May 12, 2006 — -- At city morgues and hospitals, the bodies come in by the dozens ... every day. Iraqis assassinated on the streets and in their homes.

Thaier Al-Ubaidi was one of them. He was a police officer in Baghdad -- dangerous work, but he wasn't killed on the job. He was killed last month on his way to buy dinner for his four children, the eldest, barely 14.

"A group of gunmen drove past in a car," said his brother Jasim. "They shot him five times."

"I took him to the hospital, but it was too late," said his other brother Firas. "It was his destiny to die that day."

Thaier was 37, a veteran of the Gulf War. He spent his free time praying, reading the Koran and raising his children. His family has his prayer beads still lying on the floor.

His son, Abdullah, can't be older than 5. "I hope my father enters heaven," he said.

His brothers say they don't know why Thaier was killed. He witnessed a murder the day before, maybe it had something to do with that. He was a Sunni Muslim, it may have been a sectarian killing. His family doesn't know, but they blame the culture of violence.

"It's all about hatred," Jasim said. "It is all based on hatred."

More than 700 Iraqis were killed last month. Thaier al-Ubaidi was just one of them. But, with a tear streaking down her cheek, his daughter Rasha said, "He was all I had."

So there it is. Not nice stuff…but not rare.

OK. I don't want to go to bed grumpy, so I will answer some more questions.

Do you sense any change in attitude from the Iraqi "man on the street" toward Americans or other westerners? Growing hostility or growing indifference?
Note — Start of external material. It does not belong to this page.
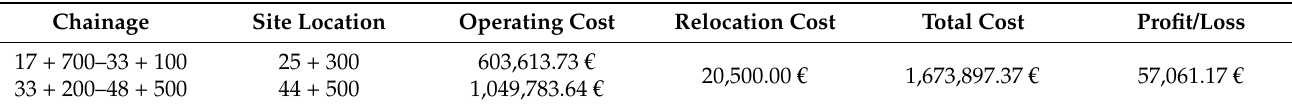
Table 11. Profit gained by splitting the project into two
Mostly, Iraqis just think I am Paul Bremer (former head of the Coalition Provisional Authority) and because of that don't like me. I had a member of the Iraqi Assembly once point at me and say, "Bremer." One of our translators would not walk near me on the street because he was afraid of being seen with Paul Bremer. No joke. But in general, I would hesitate to generalize too much. We don't get out on the streets as much as we used to, but insofar as we do, some Iraqis like us, some don't and many are afraid to talk to us at all. That has been fairly consistent.